--- TEXT ---
The Hawk in the Church – Ghostkind

The Hawk in the Church

November 8, 2022

Today, I voted.
My polling place is inside a church rectory, the underbelly of the church used for administration, storage, and other activities. I haven’t been inside a church, let alone its rectory, for quite some time. Oddly, the aroma of churches never changes. The moment I stepped through the double doors, there was a heavy perfume of drywall, sweet wood, and old carpet that enveloped me. I call it “the smell of ghosts” because many of the haunted places I have investigated carried that same ancient smell of a building in a constant evolution of rot. (I vow to make it a candle someday.)
While I waited in line, I studied an illustration of the Virgin Mary affixed to the wall, her Caucasian American appearance more akin to Roz from Frasier than any real depiction of a woman from Nazareth. She stood literally on top of the world, curling her toes around the globe with dexterity. Next to it, a flyer curtly demanded you to “respect life” and gave a contact number for mothers in need.

I don’t know why—perhaps it was the iconography, the “smell of ghosts,” or the thought of life and the loss of it—but I thought back to one of my first paranormal investigations at a church in my hometown. I spoke about this investigation last Halloween on my podcast (see My First Ghost Hunt: A Ghost Story). What I didn’t talk about is what happened when we returned years later.
--- ENTRIES SUPPLIED ---
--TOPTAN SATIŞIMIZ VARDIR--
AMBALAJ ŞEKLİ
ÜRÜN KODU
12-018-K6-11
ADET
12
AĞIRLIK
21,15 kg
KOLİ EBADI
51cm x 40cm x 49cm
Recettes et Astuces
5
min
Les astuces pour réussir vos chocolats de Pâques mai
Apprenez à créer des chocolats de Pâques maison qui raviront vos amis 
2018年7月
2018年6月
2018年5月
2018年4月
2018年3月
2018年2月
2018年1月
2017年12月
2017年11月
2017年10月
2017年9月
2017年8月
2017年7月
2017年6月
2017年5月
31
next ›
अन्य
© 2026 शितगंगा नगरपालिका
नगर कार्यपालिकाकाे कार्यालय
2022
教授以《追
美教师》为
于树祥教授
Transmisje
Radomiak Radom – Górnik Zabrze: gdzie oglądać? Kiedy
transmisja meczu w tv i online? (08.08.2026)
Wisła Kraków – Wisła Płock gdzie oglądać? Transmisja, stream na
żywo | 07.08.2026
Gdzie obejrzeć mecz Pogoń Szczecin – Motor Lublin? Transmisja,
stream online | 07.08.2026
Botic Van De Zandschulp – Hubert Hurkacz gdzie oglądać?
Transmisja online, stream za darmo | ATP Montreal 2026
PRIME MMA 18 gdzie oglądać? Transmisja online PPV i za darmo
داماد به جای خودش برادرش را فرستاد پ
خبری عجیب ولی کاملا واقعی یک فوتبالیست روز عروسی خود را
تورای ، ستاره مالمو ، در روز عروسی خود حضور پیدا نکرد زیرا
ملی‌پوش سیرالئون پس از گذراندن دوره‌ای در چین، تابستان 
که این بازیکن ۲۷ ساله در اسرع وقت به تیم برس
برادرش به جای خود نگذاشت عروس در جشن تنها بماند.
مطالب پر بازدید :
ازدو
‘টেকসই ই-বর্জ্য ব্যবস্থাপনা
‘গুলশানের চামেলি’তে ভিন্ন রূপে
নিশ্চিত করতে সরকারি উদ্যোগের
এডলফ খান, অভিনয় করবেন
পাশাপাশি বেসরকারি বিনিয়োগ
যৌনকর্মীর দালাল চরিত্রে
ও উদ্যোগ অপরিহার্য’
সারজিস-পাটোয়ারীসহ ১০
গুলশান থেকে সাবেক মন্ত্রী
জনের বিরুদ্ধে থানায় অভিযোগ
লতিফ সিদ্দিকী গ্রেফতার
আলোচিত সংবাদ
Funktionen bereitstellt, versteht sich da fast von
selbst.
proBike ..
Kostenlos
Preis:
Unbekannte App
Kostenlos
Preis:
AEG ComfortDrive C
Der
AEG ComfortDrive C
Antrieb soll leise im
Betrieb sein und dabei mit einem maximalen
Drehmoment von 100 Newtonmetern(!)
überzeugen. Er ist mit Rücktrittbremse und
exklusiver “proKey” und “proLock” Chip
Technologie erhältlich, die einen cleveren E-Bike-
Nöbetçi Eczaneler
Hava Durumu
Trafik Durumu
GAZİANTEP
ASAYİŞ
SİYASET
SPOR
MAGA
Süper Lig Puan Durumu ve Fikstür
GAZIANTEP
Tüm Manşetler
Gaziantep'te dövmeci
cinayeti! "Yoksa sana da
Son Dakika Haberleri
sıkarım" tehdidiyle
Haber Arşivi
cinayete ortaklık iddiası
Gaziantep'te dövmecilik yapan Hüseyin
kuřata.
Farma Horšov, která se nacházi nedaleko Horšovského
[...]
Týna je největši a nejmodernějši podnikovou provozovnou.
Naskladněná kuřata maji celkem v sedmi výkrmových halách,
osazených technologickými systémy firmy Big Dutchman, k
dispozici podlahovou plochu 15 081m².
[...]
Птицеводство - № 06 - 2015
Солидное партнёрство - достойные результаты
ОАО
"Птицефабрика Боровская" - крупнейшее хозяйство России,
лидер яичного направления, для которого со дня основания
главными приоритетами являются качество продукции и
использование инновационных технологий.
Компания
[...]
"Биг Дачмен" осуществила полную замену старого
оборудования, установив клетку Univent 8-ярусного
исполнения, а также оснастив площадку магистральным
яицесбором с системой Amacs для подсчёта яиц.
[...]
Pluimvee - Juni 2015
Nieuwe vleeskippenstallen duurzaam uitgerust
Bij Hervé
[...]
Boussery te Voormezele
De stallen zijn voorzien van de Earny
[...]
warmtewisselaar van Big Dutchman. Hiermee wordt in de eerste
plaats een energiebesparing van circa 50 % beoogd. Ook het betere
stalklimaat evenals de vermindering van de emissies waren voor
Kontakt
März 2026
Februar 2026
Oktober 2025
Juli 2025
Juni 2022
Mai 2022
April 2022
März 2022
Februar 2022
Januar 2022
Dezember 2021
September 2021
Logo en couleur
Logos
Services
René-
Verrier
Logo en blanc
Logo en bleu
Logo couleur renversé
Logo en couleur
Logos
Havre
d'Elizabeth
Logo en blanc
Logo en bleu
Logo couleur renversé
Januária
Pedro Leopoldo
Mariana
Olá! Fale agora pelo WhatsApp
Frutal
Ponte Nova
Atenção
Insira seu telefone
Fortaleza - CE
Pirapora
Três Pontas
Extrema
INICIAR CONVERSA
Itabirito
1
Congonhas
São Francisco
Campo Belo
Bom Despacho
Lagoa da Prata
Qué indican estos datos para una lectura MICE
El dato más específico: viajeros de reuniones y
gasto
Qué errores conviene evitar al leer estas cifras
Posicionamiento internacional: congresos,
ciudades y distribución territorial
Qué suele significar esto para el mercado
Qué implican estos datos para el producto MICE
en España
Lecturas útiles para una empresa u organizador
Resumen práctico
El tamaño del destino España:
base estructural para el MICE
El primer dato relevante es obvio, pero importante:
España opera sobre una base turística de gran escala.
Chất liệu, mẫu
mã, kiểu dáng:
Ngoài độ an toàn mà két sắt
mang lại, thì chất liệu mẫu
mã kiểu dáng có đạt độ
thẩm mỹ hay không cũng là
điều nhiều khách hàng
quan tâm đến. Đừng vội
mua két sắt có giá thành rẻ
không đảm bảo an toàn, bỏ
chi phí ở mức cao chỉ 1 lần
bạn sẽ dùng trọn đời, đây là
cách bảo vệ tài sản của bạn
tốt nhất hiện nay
---
* DIRECTIONS FOR THIS TASK: In the post about voting in a church rectory, what three smells does the writer say filled the air on entering?

* SOLUTION TO THIS TASK: Drywall, sweet wood, and old carpet.